The Houses of the Seven Nations

Just off the Vondelpark, in the Roemer Visscher­straat, you can find a curious architectural gem: seven adjacent houses, with each house representing an architectural style from a different European country.
In Dutch it is called “Zeven­landen­huizen” (Houses of the Seven Nations).

The street itself is named after Roemer Visscher (1547–1620), a successful Dutch merchant and writer. He was active in the cultural scene of his age — his house on the Gelderse­kade was a place where many famous poets, writers and painters gathered regularly.

Client & Architect

Sam van Eeghen (1853-1934), a Dutch merchant and politician in Amsterdam, commissioned the build of the seven houses from architect Tjeerd Kuipers (1857-1942), who finished the build in 1894. The wealthy Van Eeghen family also played a big part in the creation of the Vondel­park.

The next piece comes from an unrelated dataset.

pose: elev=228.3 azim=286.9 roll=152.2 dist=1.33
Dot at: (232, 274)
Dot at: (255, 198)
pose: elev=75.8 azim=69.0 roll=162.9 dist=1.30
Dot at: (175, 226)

In 19th century architecture so-called exotism or exoticism (“the charm of the unfamiliar”) played a big role: the romanticizing of anything foreign, far-away and exotic. The seven houses show the architectural styles of seven nations on their fronts:

Number 20 – Germany

Romantic style from the late 18th early 19th century, with gothic arch windows and tower.

Number 22 – France

Inspired by the Renaissance style of castles in the Loire valley.

Number 24 – Spain

Inspired by islamic Moorish influences from Granada, with pink glazed stone and horseshoe shaped windows. The window shape can still be found in Andalusia.

Number 26 – Italy

Inspired by an Italian palazzo in neo-classic style.

Number 28 – Russia

Inspired by a cathedral with onion-shaped dome, with traces of the Kremlin in Moscow.

Number 30 – Netherlands

House in Dutch Renaissance style, with dark red bricks and white ornamentation above the windows.

Number 30A – England

English cottage style, with classic woodwork.

The country names are above the entrance doors. The houses are Dutch National monuments.
Most houses are private residences, and can not be visited. Number 30A houses the Quentin Hotel.